Why do LLM’s hallucinate?
When people ask a LLM for a response, we provide a description of what we are looking for which is referred to as the “prompt”. A simple prompt tells the LLM what to do, and may additionally tell the LLM what information to consider. For example, a simple prompt such as “write a poem from scratch” would cause the LLM to look at all the relationships it has stored from large datasets it learned from and to create the poem.
People can also utilize a more specific prompt such as “summarize this meeting recording” using information they provide (i.e the recording). The LLM will utilize the same process of creating a response based on instructions, but it looks instead at the data provided. The LLM still uses what it learned from larger datasets to know “how” to complete the task. So, as it summarizes, it may include external information like a good introduction or conclusion. Sometimes, however, that external information does not improve the result or includes something not represented in the information. This is called a hallucination.
Companies like Capacity do our best to instruct the LLM what to do, including telling the LLMs we have selected what information to use in the response without including inaccurate information from the model. Progress in this quelling hallucinations has been tremendous in the last year, but LLMs are still evolving and so are the techniques to tell the LLM how to respond to prompts.
If it’s true that LLMs hallucinate, how can we trust the information coming from an LLM?
The process Capacity uses with our LLMs, which is called Retrieval Augmented Generation (RAG), is specifically designed to compell the LLM to consider only the provided information. We provide the information and then ask the LLM to complete a task using only what was provided by us. From what we have seen, this method works mostly as expected, and we feel it creates a better result than generalized search mechanisms used today which can produce links to irrelevant content. We will continue to monitor and improve these results.
How do you keep our data separate from other customers in your vector database?
We use the same technique that we use with SQL data. Every record in the vector database includes unique identifiers that link the data back to the account and org, which then allows us to verify if the data should be used with that account. This practice is known as “logical separation” and is very common in multi-tenant platforms (such as AWS) where all customer data is stored in one or more large databases.
How do you make sure our data isn’t incorporated in or used to improve or train a LLM?
We have signed agreements (BAA) with third-party LLMs, such as OpenAI, that stipulate they can not use our data for enhancing their LLM, nor can they save the data. This is governed by data regulations related to privacy and security. For LLMs that we host, we control what data can be used to enhance an LLM. We can say for sure that we do not use your data for improving our hosted LLMs.

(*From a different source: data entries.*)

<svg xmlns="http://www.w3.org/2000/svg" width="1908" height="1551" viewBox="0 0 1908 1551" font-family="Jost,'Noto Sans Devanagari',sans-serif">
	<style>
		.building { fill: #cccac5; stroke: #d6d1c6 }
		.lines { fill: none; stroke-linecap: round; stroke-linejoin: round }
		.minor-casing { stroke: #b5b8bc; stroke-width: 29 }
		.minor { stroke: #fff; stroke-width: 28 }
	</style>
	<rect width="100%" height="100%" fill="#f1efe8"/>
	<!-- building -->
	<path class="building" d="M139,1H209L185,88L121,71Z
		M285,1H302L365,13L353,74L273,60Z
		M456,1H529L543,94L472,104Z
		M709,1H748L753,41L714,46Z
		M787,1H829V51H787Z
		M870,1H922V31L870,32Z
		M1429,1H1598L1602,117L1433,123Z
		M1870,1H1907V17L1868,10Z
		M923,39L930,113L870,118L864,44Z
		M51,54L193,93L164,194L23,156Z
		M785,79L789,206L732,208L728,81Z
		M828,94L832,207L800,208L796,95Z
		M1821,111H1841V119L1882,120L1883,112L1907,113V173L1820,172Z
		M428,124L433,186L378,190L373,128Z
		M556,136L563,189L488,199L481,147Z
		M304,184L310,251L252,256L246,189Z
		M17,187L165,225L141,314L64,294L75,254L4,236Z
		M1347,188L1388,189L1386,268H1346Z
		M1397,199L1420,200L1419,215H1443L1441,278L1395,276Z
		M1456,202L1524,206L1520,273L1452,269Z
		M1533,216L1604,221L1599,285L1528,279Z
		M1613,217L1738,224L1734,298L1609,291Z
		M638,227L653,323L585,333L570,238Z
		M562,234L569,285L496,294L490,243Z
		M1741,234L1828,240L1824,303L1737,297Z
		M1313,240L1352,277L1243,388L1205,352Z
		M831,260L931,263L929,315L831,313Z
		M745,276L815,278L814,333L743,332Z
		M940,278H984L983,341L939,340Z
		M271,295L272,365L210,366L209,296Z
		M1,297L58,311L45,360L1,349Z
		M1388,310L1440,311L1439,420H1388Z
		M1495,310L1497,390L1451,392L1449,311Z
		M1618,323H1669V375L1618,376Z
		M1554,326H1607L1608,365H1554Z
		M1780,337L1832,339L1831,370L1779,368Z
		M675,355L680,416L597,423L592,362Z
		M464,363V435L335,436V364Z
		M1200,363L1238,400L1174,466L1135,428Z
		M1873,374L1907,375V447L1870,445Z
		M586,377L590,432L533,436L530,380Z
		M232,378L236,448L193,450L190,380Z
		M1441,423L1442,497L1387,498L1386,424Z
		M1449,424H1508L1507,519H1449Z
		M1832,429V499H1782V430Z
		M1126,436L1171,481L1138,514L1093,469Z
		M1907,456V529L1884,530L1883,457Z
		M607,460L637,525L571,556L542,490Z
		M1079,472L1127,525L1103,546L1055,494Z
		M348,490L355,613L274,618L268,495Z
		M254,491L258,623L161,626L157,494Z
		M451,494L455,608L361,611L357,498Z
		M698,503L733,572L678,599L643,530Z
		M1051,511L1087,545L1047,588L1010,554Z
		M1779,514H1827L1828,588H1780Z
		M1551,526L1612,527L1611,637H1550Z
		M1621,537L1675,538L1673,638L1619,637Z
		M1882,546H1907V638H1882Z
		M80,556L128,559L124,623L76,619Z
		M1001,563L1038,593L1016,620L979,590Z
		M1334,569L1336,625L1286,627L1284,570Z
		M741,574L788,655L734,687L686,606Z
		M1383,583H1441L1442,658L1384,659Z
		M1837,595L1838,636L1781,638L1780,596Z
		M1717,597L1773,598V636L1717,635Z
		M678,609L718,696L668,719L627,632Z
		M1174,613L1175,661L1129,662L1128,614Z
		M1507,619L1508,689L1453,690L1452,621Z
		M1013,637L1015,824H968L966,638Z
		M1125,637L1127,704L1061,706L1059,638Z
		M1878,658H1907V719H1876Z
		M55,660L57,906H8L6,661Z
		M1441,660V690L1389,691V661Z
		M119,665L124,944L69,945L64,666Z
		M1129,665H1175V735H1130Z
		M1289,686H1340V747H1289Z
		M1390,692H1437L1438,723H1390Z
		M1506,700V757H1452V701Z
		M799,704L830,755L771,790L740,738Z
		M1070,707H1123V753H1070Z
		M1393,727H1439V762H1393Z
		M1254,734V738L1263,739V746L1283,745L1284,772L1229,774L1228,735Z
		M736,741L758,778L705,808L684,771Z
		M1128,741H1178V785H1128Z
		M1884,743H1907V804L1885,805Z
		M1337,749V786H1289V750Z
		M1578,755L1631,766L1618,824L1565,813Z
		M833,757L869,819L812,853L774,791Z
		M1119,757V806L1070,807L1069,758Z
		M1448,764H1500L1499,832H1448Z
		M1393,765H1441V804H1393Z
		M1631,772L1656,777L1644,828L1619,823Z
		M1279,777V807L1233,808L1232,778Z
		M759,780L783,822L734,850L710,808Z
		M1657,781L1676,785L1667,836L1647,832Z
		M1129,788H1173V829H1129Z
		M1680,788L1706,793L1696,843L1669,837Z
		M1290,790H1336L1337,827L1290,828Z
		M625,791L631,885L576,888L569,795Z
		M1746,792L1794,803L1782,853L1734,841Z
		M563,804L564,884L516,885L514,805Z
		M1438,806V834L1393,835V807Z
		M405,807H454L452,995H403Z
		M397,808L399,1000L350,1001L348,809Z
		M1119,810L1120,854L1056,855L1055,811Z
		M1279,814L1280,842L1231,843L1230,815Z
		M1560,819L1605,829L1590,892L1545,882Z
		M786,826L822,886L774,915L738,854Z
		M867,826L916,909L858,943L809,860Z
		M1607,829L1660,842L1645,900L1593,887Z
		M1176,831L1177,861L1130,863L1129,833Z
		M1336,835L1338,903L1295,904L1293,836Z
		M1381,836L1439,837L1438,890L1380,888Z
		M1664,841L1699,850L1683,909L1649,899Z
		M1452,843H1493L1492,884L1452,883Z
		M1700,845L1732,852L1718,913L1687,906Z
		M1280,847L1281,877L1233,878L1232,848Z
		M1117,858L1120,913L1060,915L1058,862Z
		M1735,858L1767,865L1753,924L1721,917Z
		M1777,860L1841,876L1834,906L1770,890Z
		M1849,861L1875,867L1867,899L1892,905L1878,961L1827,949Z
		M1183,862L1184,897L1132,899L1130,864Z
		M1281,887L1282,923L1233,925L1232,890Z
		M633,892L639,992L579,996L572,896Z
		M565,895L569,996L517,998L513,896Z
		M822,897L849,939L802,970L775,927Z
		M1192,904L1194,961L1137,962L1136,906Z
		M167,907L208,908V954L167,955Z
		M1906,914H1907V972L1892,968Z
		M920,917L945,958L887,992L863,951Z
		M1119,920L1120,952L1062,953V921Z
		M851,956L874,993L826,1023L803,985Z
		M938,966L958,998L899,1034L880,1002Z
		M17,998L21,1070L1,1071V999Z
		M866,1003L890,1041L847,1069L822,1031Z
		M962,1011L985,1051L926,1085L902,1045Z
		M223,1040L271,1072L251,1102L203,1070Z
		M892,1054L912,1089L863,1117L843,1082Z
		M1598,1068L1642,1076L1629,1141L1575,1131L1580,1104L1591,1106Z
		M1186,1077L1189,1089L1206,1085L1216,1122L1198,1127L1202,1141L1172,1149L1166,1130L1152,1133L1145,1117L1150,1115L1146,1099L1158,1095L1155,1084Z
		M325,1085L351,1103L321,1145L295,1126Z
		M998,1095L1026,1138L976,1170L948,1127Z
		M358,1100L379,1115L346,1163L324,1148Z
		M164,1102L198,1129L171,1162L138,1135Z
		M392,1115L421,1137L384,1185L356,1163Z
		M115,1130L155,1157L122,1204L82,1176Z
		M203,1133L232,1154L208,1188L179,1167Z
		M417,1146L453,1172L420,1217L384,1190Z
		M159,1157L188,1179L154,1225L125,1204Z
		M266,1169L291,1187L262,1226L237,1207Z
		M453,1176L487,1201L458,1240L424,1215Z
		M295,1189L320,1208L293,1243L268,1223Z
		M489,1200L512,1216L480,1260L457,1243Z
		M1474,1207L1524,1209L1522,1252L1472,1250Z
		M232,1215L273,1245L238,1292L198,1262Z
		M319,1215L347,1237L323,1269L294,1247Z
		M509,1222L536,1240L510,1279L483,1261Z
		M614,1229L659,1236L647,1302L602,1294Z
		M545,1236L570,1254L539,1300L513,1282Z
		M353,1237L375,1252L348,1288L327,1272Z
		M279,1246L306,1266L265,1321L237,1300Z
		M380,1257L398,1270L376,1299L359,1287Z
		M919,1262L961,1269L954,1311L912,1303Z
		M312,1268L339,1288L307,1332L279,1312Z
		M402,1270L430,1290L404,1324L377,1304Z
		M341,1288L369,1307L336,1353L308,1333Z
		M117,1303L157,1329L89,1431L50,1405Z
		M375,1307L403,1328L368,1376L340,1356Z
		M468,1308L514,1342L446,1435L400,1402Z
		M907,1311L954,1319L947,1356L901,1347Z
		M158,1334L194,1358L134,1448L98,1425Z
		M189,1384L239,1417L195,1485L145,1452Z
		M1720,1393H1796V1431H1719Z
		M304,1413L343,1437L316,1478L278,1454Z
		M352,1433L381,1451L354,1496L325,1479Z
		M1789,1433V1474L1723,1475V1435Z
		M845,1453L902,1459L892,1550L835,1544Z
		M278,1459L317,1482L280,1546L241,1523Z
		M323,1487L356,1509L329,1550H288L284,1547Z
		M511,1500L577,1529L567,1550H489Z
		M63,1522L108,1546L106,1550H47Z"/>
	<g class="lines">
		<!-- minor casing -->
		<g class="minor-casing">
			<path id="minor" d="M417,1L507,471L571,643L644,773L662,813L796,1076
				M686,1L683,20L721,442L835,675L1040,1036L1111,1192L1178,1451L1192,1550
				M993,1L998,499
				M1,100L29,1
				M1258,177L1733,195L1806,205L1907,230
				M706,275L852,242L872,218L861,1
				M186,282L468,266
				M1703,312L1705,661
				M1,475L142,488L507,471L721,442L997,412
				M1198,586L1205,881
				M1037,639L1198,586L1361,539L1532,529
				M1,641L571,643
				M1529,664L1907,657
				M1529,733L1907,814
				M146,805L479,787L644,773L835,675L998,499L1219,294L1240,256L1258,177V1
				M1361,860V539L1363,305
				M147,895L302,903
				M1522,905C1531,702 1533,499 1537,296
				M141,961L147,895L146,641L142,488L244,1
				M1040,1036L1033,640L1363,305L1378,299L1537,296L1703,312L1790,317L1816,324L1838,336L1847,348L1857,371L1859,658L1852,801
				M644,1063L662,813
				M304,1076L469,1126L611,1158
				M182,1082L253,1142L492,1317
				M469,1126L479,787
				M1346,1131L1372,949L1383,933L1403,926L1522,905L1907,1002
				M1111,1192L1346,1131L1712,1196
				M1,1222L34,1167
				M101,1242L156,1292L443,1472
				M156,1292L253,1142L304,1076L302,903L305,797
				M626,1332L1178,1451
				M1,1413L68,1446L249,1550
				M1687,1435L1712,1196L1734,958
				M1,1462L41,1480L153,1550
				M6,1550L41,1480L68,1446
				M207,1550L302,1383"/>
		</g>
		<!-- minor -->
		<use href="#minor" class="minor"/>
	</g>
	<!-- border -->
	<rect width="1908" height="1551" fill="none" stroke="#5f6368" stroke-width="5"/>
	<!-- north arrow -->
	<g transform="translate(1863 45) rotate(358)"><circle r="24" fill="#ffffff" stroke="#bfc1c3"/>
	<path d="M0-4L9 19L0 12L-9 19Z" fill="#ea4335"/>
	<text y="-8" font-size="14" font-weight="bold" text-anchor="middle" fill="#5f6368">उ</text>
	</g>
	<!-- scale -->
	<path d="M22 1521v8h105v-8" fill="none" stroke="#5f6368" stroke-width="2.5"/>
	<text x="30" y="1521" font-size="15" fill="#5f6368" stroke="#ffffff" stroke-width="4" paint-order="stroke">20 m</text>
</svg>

How do you make sure our data isn’t used by AI for some other customer or that their data won’t show up for our users?
From previous answers above, you see that we provide the data to the LLM when formulating the prompt. Because your customer data is logically separated by Capacity to its account and org, it will not be included in the prompt to the LLM with respect to another customer’s user query. Similarly, another customer’s data would not be available for a prompt from your user’s query.